WHAT YOU SHOULD DO: Copy out each line of the entries where the word "fenêtres" is present.
<<<<
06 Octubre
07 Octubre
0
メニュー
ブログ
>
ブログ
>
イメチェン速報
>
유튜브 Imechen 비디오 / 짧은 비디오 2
>>>>
<<<<
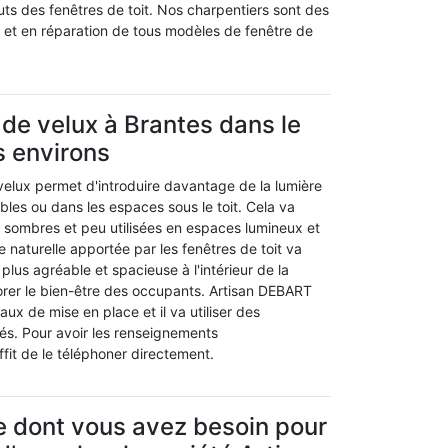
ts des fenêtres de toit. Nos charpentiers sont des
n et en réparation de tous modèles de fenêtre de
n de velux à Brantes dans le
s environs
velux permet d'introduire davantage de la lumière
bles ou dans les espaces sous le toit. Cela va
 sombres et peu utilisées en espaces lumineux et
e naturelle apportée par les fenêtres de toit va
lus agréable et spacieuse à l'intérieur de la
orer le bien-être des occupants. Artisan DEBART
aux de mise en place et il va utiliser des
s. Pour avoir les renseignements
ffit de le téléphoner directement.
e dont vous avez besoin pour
>>>>
TASK SOLUTION:
ts des fenêtres de toit. Nos charpentiers sont des
e naturelle apportée par les fenêtres de toit va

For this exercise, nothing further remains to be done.